_本文_
┌──

最近はファッションを“解説”するコンテンツが増えたように感じます。
試しに『🔍 ファッション 解説』で検索してみたところ、
「おしゃれ上級者は知っている」「ブランド解説」「着こなし解説」等…それはたくさんの“ファッション解説コンテンツ”が溢れていました。

一見すると、確かにどれも明快で、一本筋が通ったものばかりに思えます。
ただ、この“解説コンテンツ”がファッションにもたらした誤謬が幾分かあるな、とも感じています。一つ事例を取り上げてみます。

ハトとカエルのバッグをめぐる理解

2022年に“とあるバッグ”が発売されファッション界を賑わせました。
そのバッグがこちら。

ピジョン クラッチバッグ

これは現在のファッション界を牽引するブランドJW Andersonが発表したアイテムです。右羽根の部分が開閉式になっており、列記とした“バッグ”の様相。鳩の胴の部分を手に持てば、クラッチバッグそのものです。
この鳩バッグに対して「これがバッグ?」と思った方はこちらの記事をご覧ください。その考えが覆ります。

この鳩バッグが発表されると、ファッション界隈では「なぜ鳩をモチーフにしたのか?」という議論が巻き起こり、「幸福」を象徴するものとして用いられたのではないか…という理解に落ち着いていました。

└──

_やること_
A - 本文の「ピジョン クラッチバッグ」から「う理解に落ち着いていました。」までを、一字も変えずにすべて書き写してください。
B - 本文によると、鳩の形のバッグを発表したブランドはどこですか。
このあとのエントリーは本文の内容とは関係ありません。

_データ_

┌──

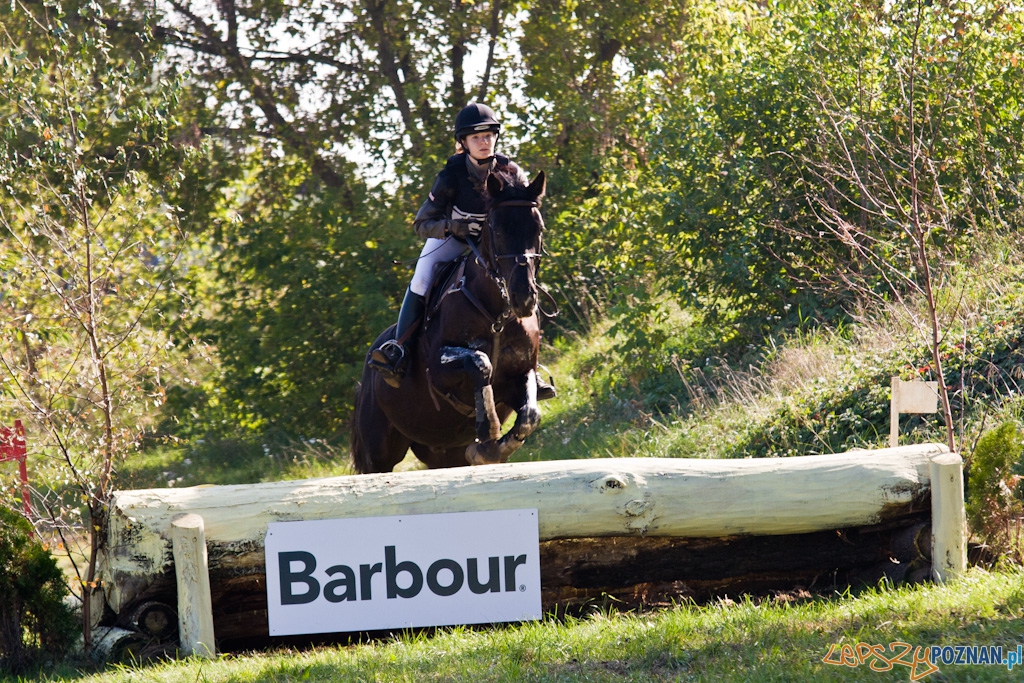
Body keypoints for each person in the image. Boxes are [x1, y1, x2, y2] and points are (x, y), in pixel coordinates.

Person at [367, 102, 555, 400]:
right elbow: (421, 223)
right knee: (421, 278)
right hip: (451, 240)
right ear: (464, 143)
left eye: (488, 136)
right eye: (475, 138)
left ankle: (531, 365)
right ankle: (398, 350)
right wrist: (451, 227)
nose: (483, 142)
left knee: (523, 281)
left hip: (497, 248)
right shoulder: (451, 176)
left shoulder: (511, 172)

└──
┌──

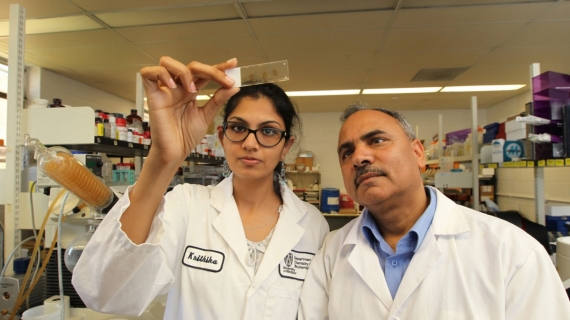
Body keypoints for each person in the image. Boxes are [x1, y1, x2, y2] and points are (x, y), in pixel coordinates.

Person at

└──
┌──

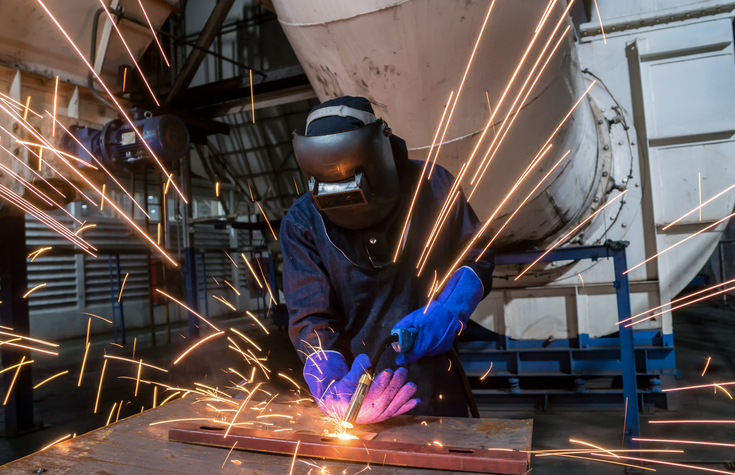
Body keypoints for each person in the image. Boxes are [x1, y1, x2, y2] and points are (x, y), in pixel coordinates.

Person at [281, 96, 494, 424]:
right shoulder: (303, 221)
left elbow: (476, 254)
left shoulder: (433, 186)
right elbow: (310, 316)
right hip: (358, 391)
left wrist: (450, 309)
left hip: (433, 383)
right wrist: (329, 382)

└──

_課題ごとの答え_
A -
ピジョン クラッチバッグ

これは現在のファッション界を牽引するブランドJW Andersonが発表したアイテムです。右羽根の部分が開閉式になっており、列記とした“バッグ”の様相。鳩の胴の部分を手に持てば、クラッチバッグそのものです。
この鳩バッグに対して「これがバッグ?」と思った方はこちらの記事をご覧ください。その考えが覆ります。

この鳩バッグが発表されると、ファッション界隈では「なぜ鳩をモチーフにしたのか?」という議論が巻き起こり、「幸福」を象徴するものとして用いられたのではないか…という理解に落ち着いていました。

B - JW Anderson